Il ricordo di chi lo conobbe
L’anniversario della scomparsa del giovane agente della Polizia Stradale deceduto in servizio.

(da Asaps.it)

È vero che la vita continua? Diremmo proprio di sì. Fin da quella notte lo capimmo, che sarebbe stato così.
Tutte quelle luci, attorno a lui, attorno noi a girovagare in quel lembo di autostrada strappato per qualche ora, il tempo dei rilievi, al traffico infernale della A1.
Già, la A1: prima lettera dell’alfabeto da pronunciare, primo numero da contare. Primo ed ultimo atto della vita del giovane poliziotto, partito da un paesino che resiste orgoglioso al vento incessante del Sannio, dove alla fine è tornato, con la sua divisa impeccabile.
Povero amico perduto in una sera d’estate che sembrava dovergli regalare altro. I genitori che stavano arrivando, la fidanzata che avrebbe rivisto di lì a poco.
Invece arrivammo prima noi, i suoi fratelli di stivale, i suoi maestri per il noviziato che aveva appena cominciato. Tutti sempre impegnati a salvare, a correre, e che impotenti di lui poterono invece raccoglierne solo l’ultimo sguardo.
L’Alfa tutta spenta, tutta rotta, immobile più avanti, con la scritta polizia che rifletteva l’azzurro e il giallo dei lampeggianti.

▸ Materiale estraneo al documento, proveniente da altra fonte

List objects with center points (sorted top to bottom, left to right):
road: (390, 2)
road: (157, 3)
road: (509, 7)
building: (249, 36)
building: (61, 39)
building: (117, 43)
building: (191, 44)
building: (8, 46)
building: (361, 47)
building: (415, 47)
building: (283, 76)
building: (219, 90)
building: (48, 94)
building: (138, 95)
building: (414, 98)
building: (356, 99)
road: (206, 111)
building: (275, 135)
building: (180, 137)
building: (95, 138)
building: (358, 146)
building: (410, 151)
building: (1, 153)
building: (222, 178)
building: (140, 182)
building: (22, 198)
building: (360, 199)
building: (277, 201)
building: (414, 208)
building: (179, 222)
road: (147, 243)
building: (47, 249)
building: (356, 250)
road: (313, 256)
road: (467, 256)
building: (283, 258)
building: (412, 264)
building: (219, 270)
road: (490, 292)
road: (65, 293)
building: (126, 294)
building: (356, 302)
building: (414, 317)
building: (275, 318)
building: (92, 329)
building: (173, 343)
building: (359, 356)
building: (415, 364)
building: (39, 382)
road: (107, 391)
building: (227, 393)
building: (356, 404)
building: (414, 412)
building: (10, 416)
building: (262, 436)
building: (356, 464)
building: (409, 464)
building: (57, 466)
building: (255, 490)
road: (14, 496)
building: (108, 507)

E poi la brezza che scende dalla Calvana e da Morello, che accarezzava Scandicci e che fischiava sul cavalcavia sopra di noi, pieno di gente accorsa dopo lo schianto.
Sei anni sembrano un alito di quel vento sannita e fiorentino.
La caserma è un’altra, ricostruita sulle ceneri di un dolore che abbiamo provato a scacciare, sullo spettro di un destino che non avremmo mai voluto affrontare, gravati come muli dal carico di un peso che non avremmo mai voluto portare.
Il peso del ricordo, del rimpianto, dell’impotenza e della rabbia. Quando chiudemmo la vecchia casermetta, l’ultima porta ad essere chiusa prima del trasloco fu quella della sua stanza, che oggi è un archivio.
Sarebbe bastato un millesimo di secondo in più o in meno, e forse lo avremmo ancora nei corridoi di Firenze Nord, in quell’eterno avamposto di dolori che si ripetono ogni giorno uguali, dove regna il silenzio del rumore continuo e assordante delle due autostrade che si intrecciano.
Eh già, si intrecciano incessanti, come i destini di chi parte da posti distanti migliaia di chilometri gli uni dagli altri, per darsi appuntamento qui.
Il destino di Gianfranco aveva un appuntamento così, e non vi mancò.